By Colleen Kane
My gang of four set out for the Parked food truck fest on Governor’s Island on Sunday knowing it would be crowded; it was covered in all the media outlets. But had we known what we were in for, we never would’ve gone.
As it turned out, Parked was aptly named, since hundreds, maybe thousands of attendees spent most of their afternoon parked on line for hours in (sometimes vain) hope of getting food before the trucks ran out. Before we even got to the island, we waited an hour in the sun at Pier 6 in Brooklyn for the ferry. Of course, a wait is expected on a holiday, but you’d think they would’ve had more ferries going in anticipation of such volume when a popular event is scheduled (the last Parked, in Brooklyn, drew 3,000 attendees).
On arrival to Parked, we instantly saw that our afternoon was going to be no damn fun and all damn lines. It was a circle of trucks turned toward the center with lines tangling and winding and filling the entire middle space.

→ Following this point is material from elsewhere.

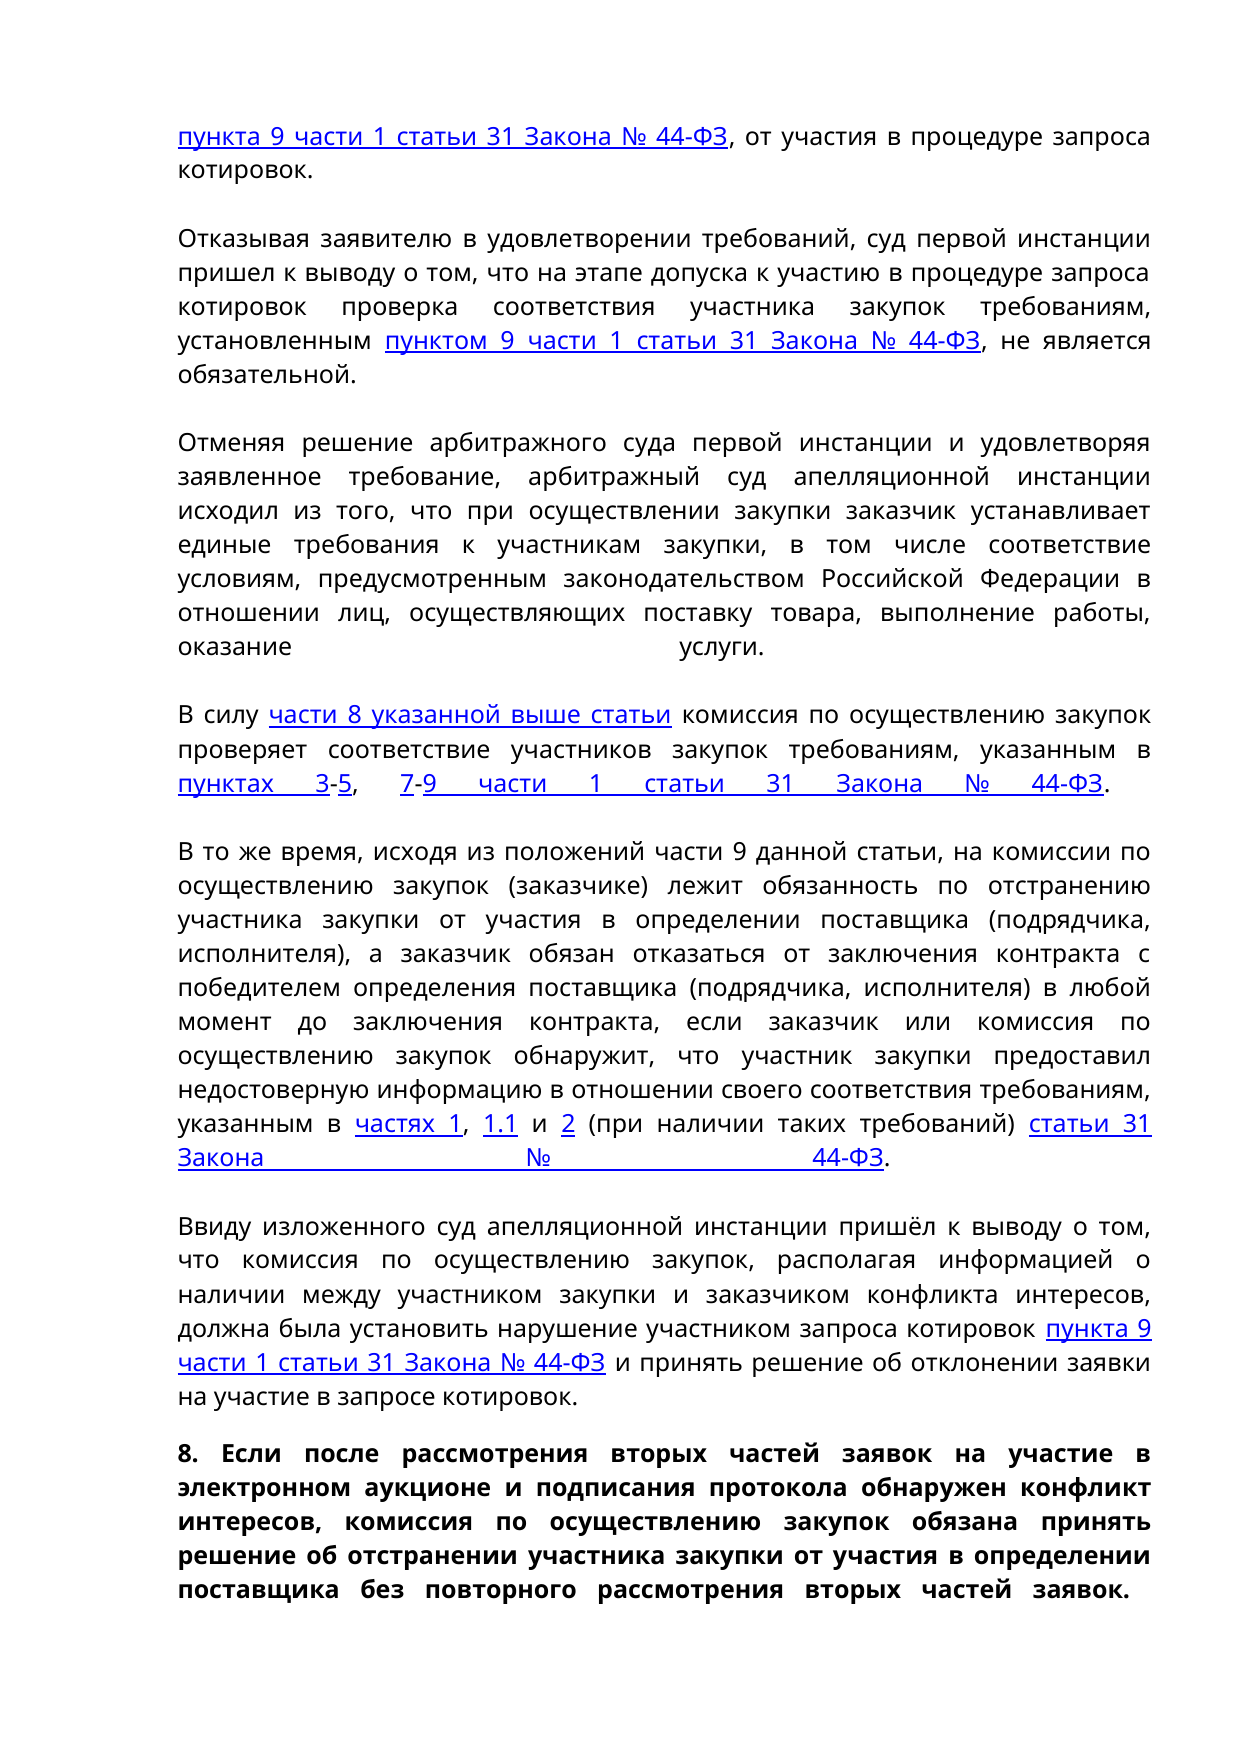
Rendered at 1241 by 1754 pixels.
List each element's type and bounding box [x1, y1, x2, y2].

We strategized: our very pregnant group member, who by this time really needed to eat, held down the A-Team picnic bed sheet under a tree. Her husband got on line for V-Spot, one of the less horrendous-looking lines, to get her (and us) some empanadas, stat. After searching unsuccessfully for the Taccolada truck promised in the Parked pamphlet, I queued up for Rickshaw Dumplings, which required walking out of the previously mentioned circle center and into the street behind the trucks. My husband got on the line for lobster rolls from Red Hook Lobster Pound.
In approximately one hour on that line, I watched incredulously as boatloads of new line-waiters arrived by the hundreds. My friend brought over a decent V Spot veggie empanada with a great spicy sauce, before he relieved me of my shift on line for the last half hour or so of the wait. I gratefully passed him my parasol (because, you see, all of the lines were in the full sun of the afternoon, rather than in the shade of the many trees that ringed the circle of trucks, as they would have been if the trucks had faced outward, if this festival had had any kind of thoughtful planning), then I joined my friend on the A-Team sheet in the shade.
My husband was not so fortunate. After one hour and forty minutes on line, he rejoined us, cursing a blue streak and ready to tear a tree out of the ground and Hulk smash a lobster roll out of the hand of the next person he saw. When he was only about ten line-waiters away from his lobster roll goal, Red Hook Lobster Pound ran out of lobster. But that didn’t stop one of the last people on line to get served from walking away with six of the last ten rolls.
Finally, our last line-waiting friend returned with the Rickshaw Dumplings for all. They were good, as dumplings often are, but in no way were they worth the trouble it took to get them. Ours was the most bitter and cuss-filled dumpling picnic to ever happen on Governor’s Island.
But I can’t say that for certain, because everyone at the festival was standing on these lines, and as early as two hours after opening, other food trucks were running out of their signature items. When I was about a third of the way through the line for Rickshaw Dumplings, which is to say, about 40 minutes in, word reached me that the chicken and waffles had run out elsewhere.
Much like some of the gang from Lost, we were now hurting to get off the island. But even that required another line—another HOUR LONG line just to leave. By the time our ferry made its drunken meandering way back into port, taking at least ten minutes instead of the usual two while bad reggae song after bad reggae song blasted from the speakers on the upper deck, I had lapsed into a fantasy about shooting the speaker across the deck from me.
If we’d given up then, our day would have amounted to something like three and a half hours of waiting for two beers, one empanada, and the angriest dumpling picnic of all time. But we didn’t give up, and our day’s conclusion at a friend’s barbecue was superior to Lost in that it was satisfying. We dined on grilled salmon caught in the wilds of Alaska by our bearded host, relished in their back yard beneath a tree and around a fire ring. It was the quality food al fresco we’d been seeking all day.
So who’s to blame here? I think many of the vendors could have brought a little more, ohhh, I don’t know, FOOD, to this event, I blame the organizers MeanRed Productions and whomever coordinates events at Governor’s Island. An event like this has great potential – let’s hope they learn their lessons and get it right next time.
Get it together, folks—this was a disaster.